Os temas, segundo o folheto distribuído pela Presidência russa, deveriam ser "crescimento por meio de empregos de qualidade e investimento; crescimento por meio de confiança e transparência; crescimento por meio de efetiva regulação" (neste caso, dos mercados financeiros).
Na vida real, ao menos nos países desenvolvidos, empregos de qualidade são coisa rara. Confiança é zero, ao menos entre o líder da única superpotência remanescente, Barack Obama, e o anfitrião, Vladimir Putin.
Tanto que Putin classificou ontem de "rumores e conversas" as provas que os Estados Unidos e seus aliados dizem ter a respeito do uso de armas químicas por parte da ditadura de Bashar al-Assad na guerra civil síria.
Transparência, então, nem se fala. Os líderes estão confinados em uma vila à qual não têm acesso direto nem mesmo os assessores de segundo escalão. O centro de mídia fica no mesmo distrito (Strelna) mas não há a mais remota hipótese de chegar a ver (já nem digo falar com) algum deles, salvo se se dispuser a convidar os repórteres a visitá-lo.

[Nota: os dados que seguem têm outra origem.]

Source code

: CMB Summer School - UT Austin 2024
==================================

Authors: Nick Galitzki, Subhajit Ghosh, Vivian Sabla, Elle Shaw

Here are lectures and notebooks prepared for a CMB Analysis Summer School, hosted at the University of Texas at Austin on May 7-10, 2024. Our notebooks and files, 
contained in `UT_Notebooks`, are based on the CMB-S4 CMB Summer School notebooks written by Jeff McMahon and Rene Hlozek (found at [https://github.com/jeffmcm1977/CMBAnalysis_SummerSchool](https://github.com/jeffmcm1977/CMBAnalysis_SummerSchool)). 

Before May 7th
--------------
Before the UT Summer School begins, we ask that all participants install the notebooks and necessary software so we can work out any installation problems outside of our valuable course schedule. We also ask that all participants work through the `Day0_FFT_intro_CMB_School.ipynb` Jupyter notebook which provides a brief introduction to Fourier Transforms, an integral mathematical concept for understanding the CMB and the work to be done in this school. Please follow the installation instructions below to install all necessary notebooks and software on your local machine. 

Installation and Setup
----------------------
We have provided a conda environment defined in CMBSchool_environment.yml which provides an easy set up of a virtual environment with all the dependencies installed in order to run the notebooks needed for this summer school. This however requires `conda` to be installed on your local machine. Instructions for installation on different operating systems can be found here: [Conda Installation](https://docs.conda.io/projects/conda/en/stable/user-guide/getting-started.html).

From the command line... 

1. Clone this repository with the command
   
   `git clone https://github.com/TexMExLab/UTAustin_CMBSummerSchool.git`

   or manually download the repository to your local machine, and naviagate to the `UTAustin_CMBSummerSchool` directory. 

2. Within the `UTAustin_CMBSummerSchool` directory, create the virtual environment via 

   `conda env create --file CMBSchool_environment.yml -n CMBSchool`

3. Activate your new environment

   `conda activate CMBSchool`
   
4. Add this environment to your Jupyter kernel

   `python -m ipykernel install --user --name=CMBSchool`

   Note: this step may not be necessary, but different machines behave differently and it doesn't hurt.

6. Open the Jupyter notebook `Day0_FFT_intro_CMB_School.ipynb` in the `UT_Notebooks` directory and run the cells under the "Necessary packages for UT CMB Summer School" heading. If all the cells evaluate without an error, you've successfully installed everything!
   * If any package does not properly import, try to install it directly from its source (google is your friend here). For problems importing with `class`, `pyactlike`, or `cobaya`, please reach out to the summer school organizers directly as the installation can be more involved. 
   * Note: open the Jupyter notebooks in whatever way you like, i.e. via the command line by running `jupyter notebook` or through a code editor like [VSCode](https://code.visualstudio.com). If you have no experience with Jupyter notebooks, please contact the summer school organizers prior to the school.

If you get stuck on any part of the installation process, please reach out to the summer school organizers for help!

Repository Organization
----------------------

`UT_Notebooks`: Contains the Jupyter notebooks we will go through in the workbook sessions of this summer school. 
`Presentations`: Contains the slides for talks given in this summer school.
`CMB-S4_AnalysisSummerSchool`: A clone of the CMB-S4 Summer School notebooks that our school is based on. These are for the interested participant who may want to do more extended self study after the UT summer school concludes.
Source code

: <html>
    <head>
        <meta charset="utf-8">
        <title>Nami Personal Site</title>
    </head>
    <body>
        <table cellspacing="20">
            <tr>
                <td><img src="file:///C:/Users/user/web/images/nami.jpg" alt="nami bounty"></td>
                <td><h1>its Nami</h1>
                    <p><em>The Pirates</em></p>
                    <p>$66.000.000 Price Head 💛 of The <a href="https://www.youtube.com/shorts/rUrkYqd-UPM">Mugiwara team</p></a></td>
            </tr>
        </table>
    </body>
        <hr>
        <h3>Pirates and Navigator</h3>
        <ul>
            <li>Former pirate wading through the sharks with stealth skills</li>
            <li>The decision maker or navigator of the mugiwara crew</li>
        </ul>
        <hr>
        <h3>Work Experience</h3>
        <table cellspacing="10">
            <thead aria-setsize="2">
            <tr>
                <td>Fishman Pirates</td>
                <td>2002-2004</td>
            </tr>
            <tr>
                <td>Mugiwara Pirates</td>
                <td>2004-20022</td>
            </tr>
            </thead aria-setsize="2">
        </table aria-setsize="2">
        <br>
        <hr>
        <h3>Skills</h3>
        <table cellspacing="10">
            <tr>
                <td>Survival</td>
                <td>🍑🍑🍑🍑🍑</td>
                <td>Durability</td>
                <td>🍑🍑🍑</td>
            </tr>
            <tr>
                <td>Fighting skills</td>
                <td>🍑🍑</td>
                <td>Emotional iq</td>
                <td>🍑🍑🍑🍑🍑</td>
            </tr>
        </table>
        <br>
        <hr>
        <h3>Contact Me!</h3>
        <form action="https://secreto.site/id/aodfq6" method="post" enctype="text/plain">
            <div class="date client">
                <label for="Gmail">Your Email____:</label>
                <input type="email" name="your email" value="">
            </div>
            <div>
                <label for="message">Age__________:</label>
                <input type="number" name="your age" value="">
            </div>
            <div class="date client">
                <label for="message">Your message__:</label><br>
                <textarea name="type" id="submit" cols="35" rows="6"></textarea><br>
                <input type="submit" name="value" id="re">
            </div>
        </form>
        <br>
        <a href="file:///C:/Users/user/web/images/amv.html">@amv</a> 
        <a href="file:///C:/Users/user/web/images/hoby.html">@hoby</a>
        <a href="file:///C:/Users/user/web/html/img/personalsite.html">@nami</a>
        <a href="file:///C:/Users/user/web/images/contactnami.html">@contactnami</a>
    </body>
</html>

Curiosamente, os chineses, geralmente os mais fechados, preferiram à vila presidencial ficar em um hotel central, o Corinthia. É nele que, hoje, Xi Jinping recebe Dilma Rousseff, o que abre a primeira, talvez última oportunidade, de ver e falar com a presidente.
É natural, nesse ambiente fechado, que os negociadores do documento final não tenham até ontem à tarde ouvido a palavra Síria, em suas intermináveis discussões de vírgulas e parágrafos.

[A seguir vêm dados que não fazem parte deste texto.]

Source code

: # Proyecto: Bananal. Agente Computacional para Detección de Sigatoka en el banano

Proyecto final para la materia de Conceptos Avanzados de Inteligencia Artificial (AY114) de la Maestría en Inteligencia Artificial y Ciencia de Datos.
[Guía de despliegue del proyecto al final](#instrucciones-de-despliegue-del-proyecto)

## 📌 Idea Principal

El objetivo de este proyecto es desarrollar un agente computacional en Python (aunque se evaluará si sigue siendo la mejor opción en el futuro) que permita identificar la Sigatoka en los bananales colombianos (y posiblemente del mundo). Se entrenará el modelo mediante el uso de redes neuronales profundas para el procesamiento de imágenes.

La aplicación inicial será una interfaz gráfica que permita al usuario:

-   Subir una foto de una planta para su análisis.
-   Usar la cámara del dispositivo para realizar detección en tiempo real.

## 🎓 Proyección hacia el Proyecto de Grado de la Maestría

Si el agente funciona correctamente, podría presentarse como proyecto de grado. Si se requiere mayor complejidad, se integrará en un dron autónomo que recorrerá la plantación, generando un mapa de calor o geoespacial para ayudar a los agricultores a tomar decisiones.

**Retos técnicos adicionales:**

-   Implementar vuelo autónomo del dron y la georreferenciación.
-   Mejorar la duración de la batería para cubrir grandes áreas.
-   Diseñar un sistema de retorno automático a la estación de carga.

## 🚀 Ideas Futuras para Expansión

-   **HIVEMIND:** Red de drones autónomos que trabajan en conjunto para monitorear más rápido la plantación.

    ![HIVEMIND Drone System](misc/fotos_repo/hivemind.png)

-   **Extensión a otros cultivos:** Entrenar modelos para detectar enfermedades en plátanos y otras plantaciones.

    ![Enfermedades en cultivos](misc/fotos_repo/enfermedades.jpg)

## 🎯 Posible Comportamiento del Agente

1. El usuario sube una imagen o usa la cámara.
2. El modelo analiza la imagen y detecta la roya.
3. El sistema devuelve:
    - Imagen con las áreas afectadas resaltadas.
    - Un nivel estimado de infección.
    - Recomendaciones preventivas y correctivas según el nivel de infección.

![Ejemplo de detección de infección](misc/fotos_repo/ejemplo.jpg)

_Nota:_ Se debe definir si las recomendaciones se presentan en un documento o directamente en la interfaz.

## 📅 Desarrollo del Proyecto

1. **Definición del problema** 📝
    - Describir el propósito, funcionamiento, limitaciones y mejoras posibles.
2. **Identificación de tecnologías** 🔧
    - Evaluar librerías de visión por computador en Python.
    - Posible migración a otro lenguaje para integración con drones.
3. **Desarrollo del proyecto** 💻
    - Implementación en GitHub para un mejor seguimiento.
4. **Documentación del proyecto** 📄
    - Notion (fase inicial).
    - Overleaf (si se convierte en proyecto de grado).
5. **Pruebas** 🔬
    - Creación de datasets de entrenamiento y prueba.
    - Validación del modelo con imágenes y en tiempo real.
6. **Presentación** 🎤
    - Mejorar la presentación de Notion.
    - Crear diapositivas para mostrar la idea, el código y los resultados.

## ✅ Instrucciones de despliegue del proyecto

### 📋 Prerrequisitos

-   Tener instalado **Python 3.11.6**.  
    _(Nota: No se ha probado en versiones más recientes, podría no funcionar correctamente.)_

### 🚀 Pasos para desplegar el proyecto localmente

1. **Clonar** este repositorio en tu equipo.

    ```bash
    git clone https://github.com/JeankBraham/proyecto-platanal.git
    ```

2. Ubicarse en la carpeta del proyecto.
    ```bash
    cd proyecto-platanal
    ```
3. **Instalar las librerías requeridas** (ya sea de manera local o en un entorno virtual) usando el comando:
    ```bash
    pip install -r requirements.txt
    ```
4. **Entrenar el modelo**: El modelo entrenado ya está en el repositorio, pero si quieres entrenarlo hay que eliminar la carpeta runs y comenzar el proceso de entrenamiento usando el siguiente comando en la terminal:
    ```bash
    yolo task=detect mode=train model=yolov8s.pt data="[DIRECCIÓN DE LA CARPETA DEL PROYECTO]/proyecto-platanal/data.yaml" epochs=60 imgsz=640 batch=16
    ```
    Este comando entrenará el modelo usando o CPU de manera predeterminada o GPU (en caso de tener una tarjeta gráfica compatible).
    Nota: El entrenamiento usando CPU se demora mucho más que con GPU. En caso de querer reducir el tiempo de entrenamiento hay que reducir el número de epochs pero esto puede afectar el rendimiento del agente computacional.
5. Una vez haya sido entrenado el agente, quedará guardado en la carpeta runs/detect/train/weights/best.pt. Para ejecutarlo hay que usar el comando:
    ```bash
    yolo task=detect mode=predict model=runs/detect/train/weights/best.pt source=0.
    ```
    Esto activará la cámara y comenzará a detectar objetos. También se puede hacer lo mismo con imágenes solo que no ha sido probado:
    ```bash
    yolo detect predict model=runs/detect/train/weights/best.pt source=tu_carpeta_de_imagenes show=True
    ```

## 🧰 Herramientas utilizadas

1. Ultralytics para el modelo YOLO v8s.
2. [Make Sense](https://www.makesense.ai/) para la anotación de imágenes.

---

É o principal tema da atualidade internacional, ocupa o noticiário de todas as televisões globais, será certamente levantado por Putin ao fazer o discurso inaugural, mas os negociadores seguem o livrinho: discutem economia, como determina o mandato recebido.
Cumprem religiosamente o papel de "sherpas", como são chamados os representantes pessoais dos governantes. É uma alusão aos guias do Himalaia, que ajudam os alpinistas a chegar aos cumes desejados. Aqui, como em todas as cúpulas, o cume é o documento final que os líderes assinarão amanhã, como se eles próprios tivessem discutido um e todos os detalhes.

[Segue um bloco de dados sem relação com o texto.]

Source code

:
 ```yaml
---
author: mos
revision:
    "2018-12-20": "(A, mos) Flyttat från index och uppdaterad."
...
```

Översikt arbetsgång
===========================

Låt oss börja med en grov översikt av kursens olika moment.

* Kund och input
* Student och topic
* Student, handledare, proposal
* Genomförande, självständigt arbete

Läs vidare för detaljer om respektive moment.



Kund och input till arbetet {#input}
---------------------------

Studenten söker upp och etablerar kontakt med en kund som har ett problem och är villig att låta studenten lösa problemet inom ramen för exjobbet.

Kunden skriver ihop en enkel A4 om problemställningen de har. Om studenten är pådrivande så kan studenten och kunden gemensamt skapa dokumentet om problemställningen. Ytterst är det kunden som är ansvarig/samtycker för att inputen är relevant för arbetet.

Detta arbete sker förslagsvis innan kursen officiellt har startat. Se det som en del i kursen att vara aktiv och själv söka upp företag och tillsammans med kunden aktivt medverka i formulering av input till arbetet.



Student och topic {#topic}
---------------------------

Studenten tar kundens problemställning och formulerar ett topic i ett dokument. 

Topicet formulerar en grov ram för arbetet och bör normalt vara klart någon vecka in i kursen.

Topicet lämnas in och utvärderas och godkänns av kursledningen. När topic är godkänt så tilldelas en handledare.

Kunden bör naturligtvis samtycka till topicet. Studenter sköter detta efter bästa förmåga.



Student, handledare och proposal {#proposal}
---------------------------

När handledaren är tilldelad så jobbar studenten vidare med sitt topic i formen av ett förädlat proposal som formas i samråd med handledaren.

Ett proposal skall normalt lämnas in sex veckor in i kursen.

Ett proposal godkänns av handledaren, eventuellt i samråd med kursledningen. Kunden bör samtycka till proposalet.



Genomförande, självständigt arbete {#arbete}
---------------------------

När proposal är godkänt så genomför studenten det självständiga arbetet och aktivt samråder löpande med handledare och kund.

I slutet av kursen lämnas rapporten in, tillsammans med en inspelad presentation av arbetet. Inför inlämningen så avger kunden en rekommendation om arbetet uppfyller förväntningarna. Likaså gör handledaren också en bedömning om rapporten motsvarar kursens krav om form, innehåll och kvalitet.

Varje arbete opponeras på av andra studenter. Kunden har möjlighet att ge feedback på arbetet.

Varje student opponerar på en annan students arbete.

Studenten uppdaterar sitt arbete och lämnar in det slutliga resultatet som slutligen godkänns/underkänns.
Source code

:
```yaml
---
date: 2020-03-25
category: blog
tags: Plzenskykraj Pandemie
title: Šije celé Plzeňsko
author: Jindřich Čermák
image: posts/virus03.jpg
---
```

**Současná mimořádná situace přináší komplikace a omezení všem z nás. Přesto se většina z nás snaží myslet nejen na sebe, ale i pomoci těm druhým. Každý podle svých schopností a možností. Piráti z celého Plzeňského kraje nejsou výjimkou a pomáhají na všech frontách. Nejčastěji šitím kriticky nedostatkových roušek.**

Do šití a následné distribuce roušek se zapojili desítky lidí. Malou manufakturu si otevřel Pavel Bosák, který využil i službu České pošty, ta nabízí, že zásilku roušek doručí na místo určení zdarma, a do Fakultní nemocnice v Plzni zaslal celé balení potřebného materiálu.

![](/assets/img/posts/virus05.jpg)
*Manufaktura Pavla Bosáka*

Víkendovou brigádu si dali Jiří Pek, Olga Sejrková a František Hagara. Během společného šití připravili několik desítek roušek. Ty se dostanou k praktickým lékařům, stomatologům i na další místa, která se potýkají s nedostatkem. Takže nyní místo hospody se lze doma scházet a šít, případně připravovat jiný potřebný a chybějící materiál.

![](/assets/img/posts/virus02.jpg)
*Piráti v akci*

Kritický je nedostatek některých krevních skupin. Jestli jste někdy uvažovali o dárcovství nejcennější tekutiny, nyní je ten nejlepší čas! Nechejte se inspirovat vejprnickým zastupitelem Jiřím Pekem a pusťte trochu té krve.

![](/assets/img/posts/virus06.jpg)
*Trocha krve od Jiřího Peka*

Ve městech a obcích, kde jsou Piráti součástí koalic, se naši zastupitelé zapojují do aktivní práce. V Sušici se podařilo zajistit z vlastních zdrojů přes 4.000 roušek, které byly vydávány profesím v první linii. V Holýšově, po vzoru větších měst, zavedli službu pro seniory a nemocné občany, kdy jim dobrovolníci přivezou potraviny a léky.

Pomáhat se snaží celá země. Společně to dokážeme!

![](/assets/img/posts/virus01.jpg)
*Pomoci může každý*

Síria, portanto, não entra no comunicado final, todo ele econômico e sem grandes novidades em relação à cúpulas anteriores.
Novidade mesmo a Folha já contou: a preocupação dos emergentes com o fim da farra de dinheiro fácil nos Estados Unidos, que, sim, estará presente no texto, mas, como queria o Brasil, sem dar a impressão de que estão em pânico.
O pânico fica para o assunto (Síria) que não quer calar, o ausente mais que presente.